**** The data

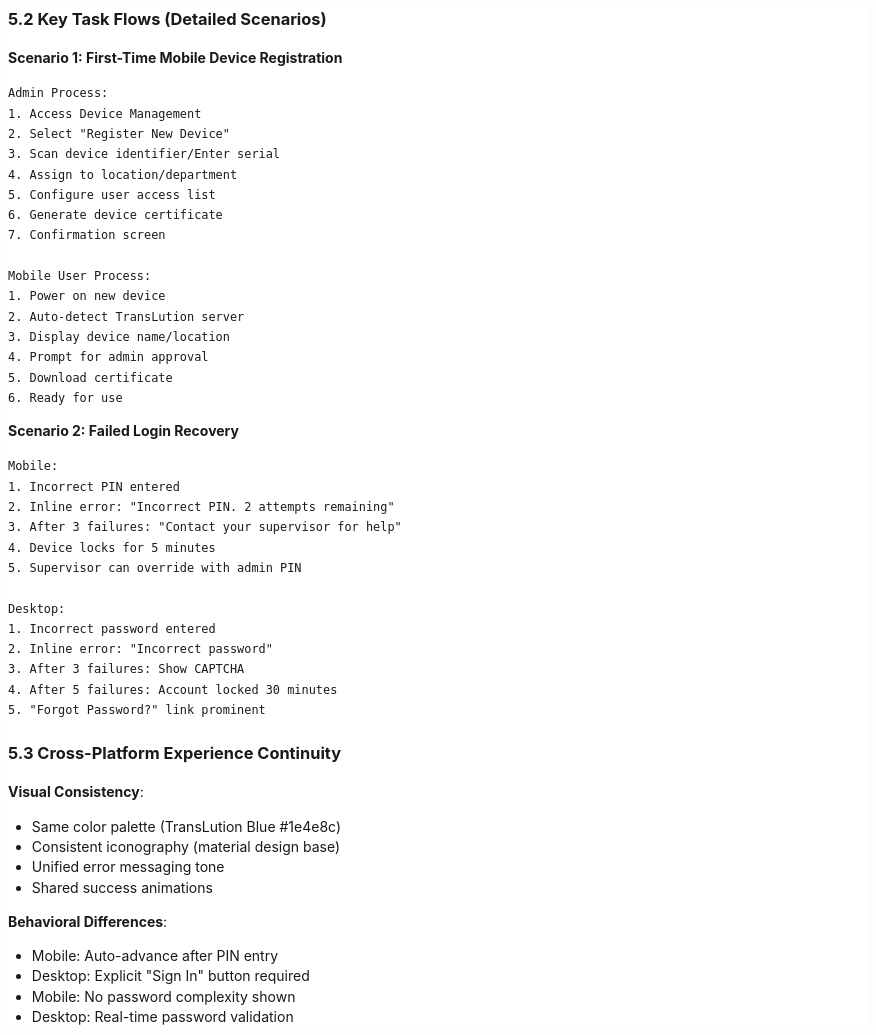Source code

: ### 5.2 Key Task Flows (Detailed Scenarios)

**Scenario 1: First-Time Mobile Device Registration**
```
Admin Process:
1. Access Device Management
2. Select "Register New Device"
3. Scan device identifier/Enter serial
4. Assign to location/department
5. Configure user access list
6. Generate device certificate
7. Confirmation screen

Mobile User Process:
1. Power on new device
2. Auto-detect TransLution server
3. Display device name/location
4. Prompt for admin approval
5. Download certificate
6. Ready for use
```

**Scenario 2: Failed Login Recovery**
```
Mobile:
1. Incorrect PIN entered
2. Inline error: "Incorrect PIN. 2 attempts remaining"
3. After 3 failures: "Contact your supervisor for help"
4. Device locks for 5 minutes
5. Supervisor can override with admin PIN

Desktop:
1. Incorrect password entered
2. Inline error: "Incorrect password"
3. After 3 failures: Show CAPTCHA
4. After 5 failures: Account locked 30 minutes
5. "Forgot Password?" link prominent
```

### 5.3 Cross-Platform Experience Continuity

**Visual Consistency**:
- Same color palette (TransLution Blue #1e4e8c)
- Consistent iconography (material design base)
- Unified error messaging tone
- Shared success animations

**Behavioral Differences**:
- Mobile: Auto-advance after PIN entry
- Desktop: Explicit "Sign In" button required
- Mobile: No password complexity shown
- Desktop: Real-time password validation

********

§ About this task
Copy all lines of the preceding data that hold the word "Mobile".

§ Result
**Scenario 1: First-Time Mobile Device Registration**
Mobile User Process:
Mobile:
- Mobile: Auto-advance after PIN entry
- Mobile: No password complexity shown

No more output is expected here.